Also, I find that the (s.charAt(0) < 65) || (s.charAt(0) > 90) are really hard to understand as they use magic numbers.

But, most importantly, are you sure your code is responding to all the cases ?

Let's create some unit test with JUnit and AssertJ :

class TestTestString {
    @Test
    void isValidString_shouldAcceptSimpleWord() {
        assertThat(TestString.isValidString("Hello")).isTrue();
    }

    @Test
    void isValidString_shouldAcceptVeryLongWord() {
        assertThat(TestString.isValidString("Thisincrediblylongwordisylbidercnilongz")).isTrue();
    }

    @Test
    void isValidString_shouldAcceptSingleUppercaseString() {
        String[] values = { "A", "B", "C", "D", "E", "F", "G", "H", "I", "J", "K", "L", "M", "N" };
        for (String s : values) {
            assertThat(TestString.isValidString(s)).isTrue();
        }
    }

    @Test
    void isValidString_shouldAcceptStringWithDiacritics() {
        assertThat(TestString.isValidString("Résumé")).isTrue();
    }

    @Test
    void isValidString_shouldRefuseStringThatStartWithALowerCaseLetter() {
        assertThat(TestString.isValidString("apropos")).isFalse();
    }

}

Without much surprise, the isValidString_shouldAcceptStringWithDiacritics is failing... but so is the isValidString_shouldAcceptVeryLongWord because the 120 isn't the good number !
Never forget to do some unit tests :) (you should also add some tests for numbers and special characters)

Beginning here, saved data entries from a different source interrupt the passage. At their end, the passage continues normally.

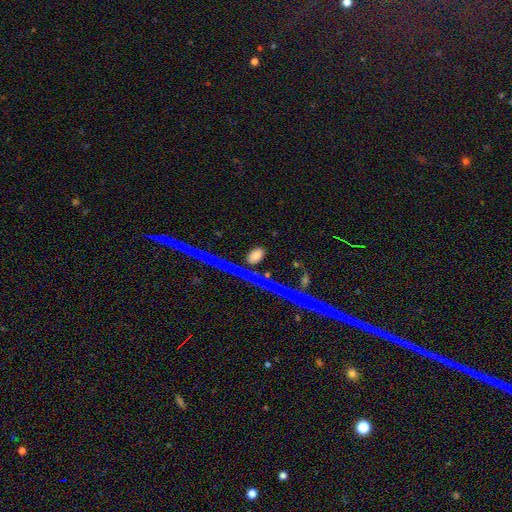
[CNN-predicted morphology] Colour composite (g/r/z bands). It shows a smooth galaxy with no disk features (71%) that is in between round and cigar-shaped (78%). Merging: none (79%).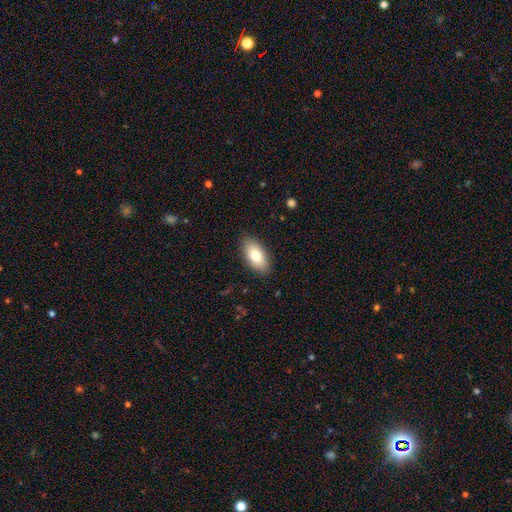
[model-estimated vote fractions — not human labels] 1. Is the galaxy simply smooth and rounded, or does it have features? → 79% smooth, 15% featured or disk, 7% star or artifact.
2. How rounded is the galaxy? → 92% in between, 5% cigar-shaped, 3% round.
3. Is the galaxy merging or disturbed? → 87% none, 9% minor disturbance, 2% major disturbance, 1% merger.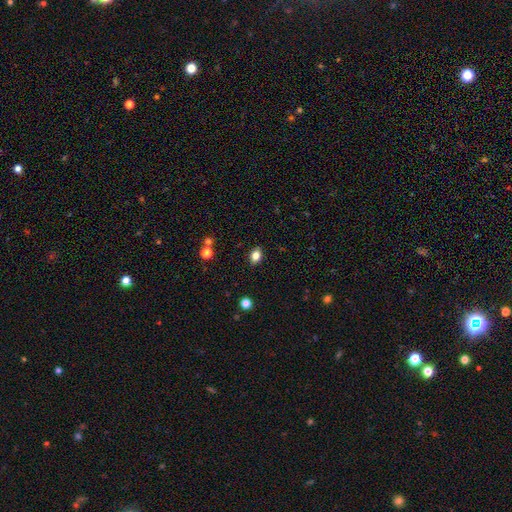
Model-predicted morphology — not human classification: smooth 81%, star or artifact 11%, featured or disk 8%. Down the decision tree: how rounded — in between (73%); merging — none (88%).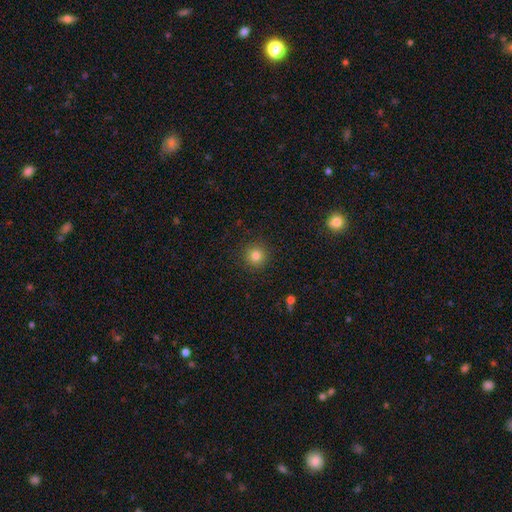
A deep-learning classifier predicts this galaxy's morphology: smooth-or-featured: smooth: 82% | star or artifact: 13% | featured or disk: 6%
  how-rounded: round: 95% | in between: 4% | cigar-shaped: 1%
  merging: none: 91% | minor disturbance: 5% | major disturbance: 2% | merger: 1%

To conclude, if I were you, I'd get rid of the current test altogether and use the Character methods that are nicer lookings, namely isUpperCase and isLowerCase :

public static boolean isValidString(final String s){
        int len = s.length();

        if (len == 0)
            return true;
        if (!Character.isUpperCase(s.charAt(0)))
            return false;
        for (int i = 1; i < len; i++) {
            if (!Character.isLowerCase(s.charAt(i)))
                return false;
        }

        return true;
    }

Now, if you rerun the tests, they should be all green.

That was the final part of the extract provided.